An Oversimplification of Her Beauty
Film Reviewed by Kam Williams
Annoying Narration Ruins Jay-Z Produced Romantic Romp
An Oversimplification of Her Beauty (2013)
In Theaters: Apr 26, 2013 Limited
Unrated, 1 hr. 29 min.
Animation, Comedy, Special Interest
Directed By: Terence Nance
Written By: Terence Nance
Distributor: Variance Films
Reviewed by Kam Williams
When a gangsta rapper like Jay-Z decides to dabble in filmmaking, it only makes sense that the flick might remind you more of his genre of popular music than a typical movie. That’s precisely the case with An Oversimplification of Her Beauty, an unorthodox romance drama produced by the incomparable hip-hop icon.
Written, directed, edited, scored, narrated by and animated by Terrence Nance (How Would You Feel?), the surreal adventure co-stars Renaissance Man Nance opposite Namik Minter as friends in a platonic relationship on the verge of turning venereal. The ambitious, multi-media undertaking not only mixes cartoon and live-action images, but it also walks a fine line between drama and documentary.

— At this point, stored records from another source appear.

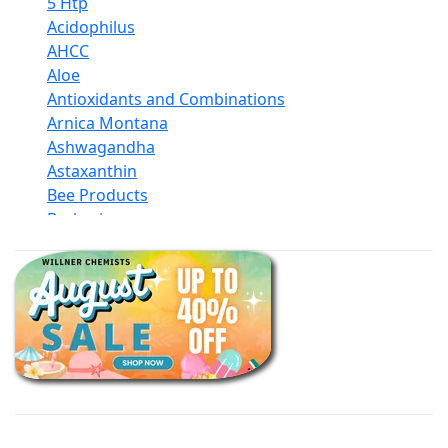
5 Htp
Acidophilus
AHCC
Aloe
Antioxidants and Combinations
Arnica Montana
Ashwagandha
Astaxanthin
Bee Products
Berberine
Biotin
Black Seed Oil
Body And Massage Oil Blends
Books
Calcium Formulations
Children And Baby Supplements
Chromium
Coconut Products
Cod Liver Oil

While the protagonists try to sort out their feelings, the picture poses some thought-provoking questions, such as, “How do you balance logic and emotions?” Unfortunately, the film is afflicted with a fatal flaw, namely, a virtually non-stop narration of the play-by-play which starts to get on your nerves after about five minutes.
Granted, this could just be an age thing, since the Hip-Hop Generation is already used to hearing incessant, mindless, staccato-style chatter in their favorite songs. So, it might not be that big a jump for them to have to listen to a non-stop voiceover for the duration of a movie. Nevertheless, the slick poetry slam approach definitely didn’t do it for this critic.
Another annoying aspect of the experience was how the audience is addressed directly by the disembodied voice, as in “You arrive at your home,” “You empty your pockets,” “You have no bed and no money,” “You possess no means of personal transportation,” and so forth. Granted, Jay McInerney effectively employed the 2nd person in his best-selling novel “Bright Lights, Big City,” but it simply fails to work here as a cinematic device.
Ghetto psychobabble strictly for the attention-deficit, Jay-Z demographic.